6. The gas leak fault monitoring method for GIL (Gas Inlet and Outer Limit) pipe corridors according to claim 5, characterized in that, S5 includes the following specific steps: S51. Collect leakage monitoring signals and obtain the suspected leakage area located in real time by the leakage monitoring signals; S52. Set the overlapping area between the suspected leakage area and the high-risk area as the leakage point.

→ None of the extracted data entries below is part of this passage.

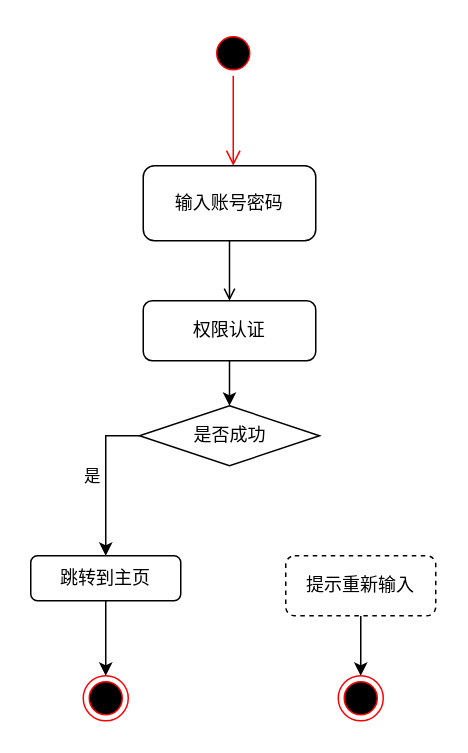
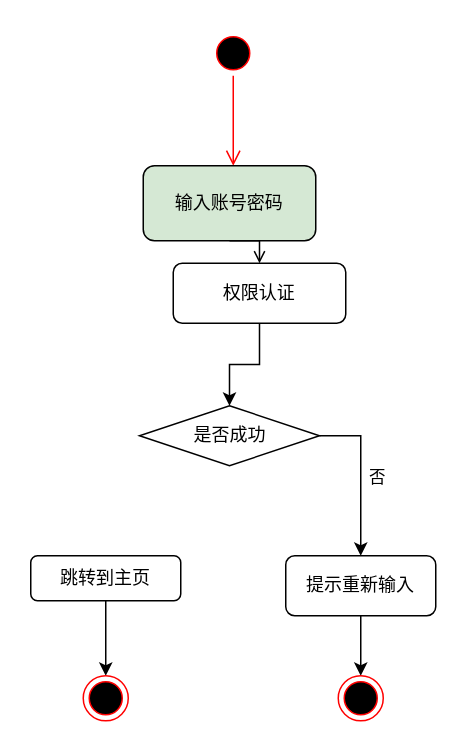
  <mxCell id="0" />
  <mxCell id="1" parent="0" />
  <mxCell id="2" value="" style="ellipse;html=1;shape=startState;fillColor=#000000;strokeColor=#ff0000;" vertex="1" parent="1"><mxGeometry x="140" y="20" width="30" height="30" as="geometry" /></mxCell>
  <mxCell id="3" value="" style="edgeStyle=orthogonalEdgeStyle;html=1;verticalAlign=bottom;endArrow=open;endSize=8;strokeColor=#ff0000;rounded=0;" edge="1" source="2" parent="1"><mxGeometry relative="1" as="geometry"><mxPoint x="155" y="110" as="targetPoint" /></mxGeometry></mxCell>
  <mxCell id="4" style="edgeStyle=orthogonalEdgeStyle;rounded=0;orthogonalLoop=1;jettySize=auto;html=1;exitX=0.5;exitY=1;exitDx=0;exitDy=0;entryX=0.5;entryY=0;entryDx=0;entryDy=0;endArrow=open;" edge="1" parent="1" source="5" target="7"><mxGeometry relative="1" as="geometry" /></mxCell>
- <mxCell id="5" value="输入账号密码" style="rounded=1;whiteSpace=wrap;html=1;" vertex="1" parent="1"><mxGeometry x="95" y="110" width="115" height="50" as="geometry" /></mxCell>
+ <mxCell id="5" value="输入账号密码" style="rounded=1;whiteSpace=wrap;html=1;fillColor=#d5e8d4;" vertex="1" parent="1"><mxGeometry x="95" y="110" width="115" height="50" as="geometry" /></mxCell>
  <mxCell id="6" style="edgeStyle=orthogonalEdgeStyle;rounded=0;orthogonalLoop=1;jettySize=auto;html=1;exitX=0.5;exitY=1;exitDx=0;exitDy=0;entryX=0.5;entryY=0;entryDx=0;entryDy=0;" edge="1" parent="1" source="7" target="12"><mxGeometry relative="1" as="geometry" /></mxCell>
- <mxCell id="7" value="权限认证" style="rounded=1;whiteSpace=wrap;html=1;" vertex="1" parent="1"><mxGeometry x="95" y="200" width="115" height="40" as="geometry" /></mxCell>
- <mxCell id="8" style="edgeStyle=orthogonalEdgeStyle;rounded=0;orthogonalLoop=1;jettySize=auto;html=1;exitX=0;exitY=0.5;exitDx=0;exitDy=0;" edge="1" parent="1" source="12" target="14"><mxGeometry relative="1" as="geometry" /></mxCell>
- <mxCell id="9" value="是" style="edgeLabel;html=1;align=center;verticalAlign=middle;resizable=0;points=[];" vertex="1" connectable="0" parent="8"><mxGeometry x="-0.313" y="1" relative="1" as="geometry"><mxPoint x="-11" y="14" as="offset" /></mxGeometry></mxCell>
+ <mxCell id="7" value="权限认证" style="rounded=1;whiteSpace=wrap;html=1;" vertex="1" parent="1"><mxGeometry x="115" y="175" width="115" height="40" as="geometry" /></mxCell>
+ <mxCell id="10" style="edgeStyle=orthogonalEdgeStyle;rounded=0;orthogonalLoop=1;jettySize=auto;html=1;exitX=1;exitY=0.5;exitDx=0;exitDy=0;entryX=0.5;entryY=0;entryDx=0;entryDy=0;" edge="1" parent="1" source="12" target="16"><mxGeometry relative="1" as="geometry" /></mxCell>
+ <mxCell id="11" value="否" style="edgeLabel;html=1;align=center;verticalAlign=middle;resizable=0;points=[];" vertex="1" connectable="0" parent="10"><mxGeometry x="-0.015" y="2" relative="1" as="geometry"><mxPoint x="8" y="2" as="offset" /></mxGeometry></mxCell>
  <mxCell id="12" value="是否成功" style="rhombus;whiteSpace=wrap;html=1;" vertex="1" parent="1"><mxGeometry x="92.5" y="270" width="120" height="40" as="geometry" /></mxCell>
  <mxCell id="13" style="edgeStyle=orthogonalEdgeStyle;rounded=0;orthogonalLoop=1;jettySize=auto;html=1;exitX=0.5;exitY=1;exitDx=0;exitDy=0;entryX=0.5;entryY=0;entryDx=0;entryDy=0;" edge="1" parent="1" source="14" target="17"><mxGeometry relative="1" as="geometry" /></mxCell>
  <mxCell id="14" value="跳转到主页" style="rounded=1;whiteSpace=wrap;html=1;" vertex="1" parent="1"><mxGeometry x="20" y="370" width="100" height="30" as="geometry" /></mxCell>
  <mxCell id="15" style="edgeStyle=orthogonalEdgeStyle;rounded=0;orthogonalLoop=1;jettySize=auto;html=1;exitX=0.5;exitY=1;exitDx=0;exitDy=0;entryX=0.5;entryY=0;entryDx=0;entryDy=0;" edge="1" parent="1" source="16" target="18"><mxGeometry relative="1" as="geometry" /></mxCell>
- <mxCell id="16" value="提示重新输入" style="rounded=1;whiteSpace=wrap;html=1;dashed=1;" vertex="1" parent="1"><mxGeometry x="190" y="370" width="100" height="40" as="geometry" /></mxCell>
+ <mxCell id="16" value="提示重新输入" style="rounded=1;whiteSpace=wrap;html=1;" vertex="1" parent="1"><mxGeometry x="190" y="370" width="100" height="40" as="geometry" /></mxCell>
  <mxCell id="17" value="" style="ellipse;html=1;shape=endState;fillColor=#000000;strokeColor=#ff0000;" vertex="1" parent="1"><mxGeometry x="55" y="450" width="30" height="30" as="geometry" /></mxCell>
  <mxCell id="18" value="" style="ellipse;html=1;shape=endState;fillColor=#000000;strokeColor=#ff0000;" vertex="1" parent="1"><mxGeometry x="225" y="450" width="30" height="30" as="geometry" /></mxCell>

7. A gas leak fault monitoring system for GIL (Gas Intake Line) tunnels, used to implement the gas leak fault monitoring method for GIL tunnels as described in any one of claims 1-6, characterized in that, include: The operation parameter monitoring module is used to monitor the operation status parameters of key circuit nodes in the utility tunnel in real time, including partial discharge signals, abnormal temperature rise, harmonic distortion rate, and the concentration of characteristic gases from the pyrolysis of insulating materials. The dynamic debris generation module is used to quantify the debris type, particle size distribution and generation rate derived from circuit anomalies based on operating status parameters, and generate dynamic debris source terms. The erosion risk analysis module is used to obtain dynamic debris source terms, combine real-time flow field simulation of debris transport process, and analyze the dynamic erosion risk of pipe wall in real time. The risk area screening module is used to couple the dynamic erosion risk with the external environmental load to assess the probability of dynamic leakage risk and screen out high-risk areas. The leak point location module is used to collect leak monitoring signals, spatially match the suspected leak areas located by the leak monitoring signals with the screened high-risk areas, and locate the leak point.
8. A storage medium, characterized in that, The storage medium includes stored instructions, wherein, when the instructions are executed, the device containing the storage medium is controlled to perform the gas leak fault monitoring method for GIL pipe corridors as described in any one of claims 1-6.
9. An electronic device, characterized in that, It includes a memory, and one or more instructions, wherein one or more instructions are stored in the memory and configured to be executed by one or more processors as described in any one of claims 1-6 for gas leak fault monitoring of GIL pipe racks.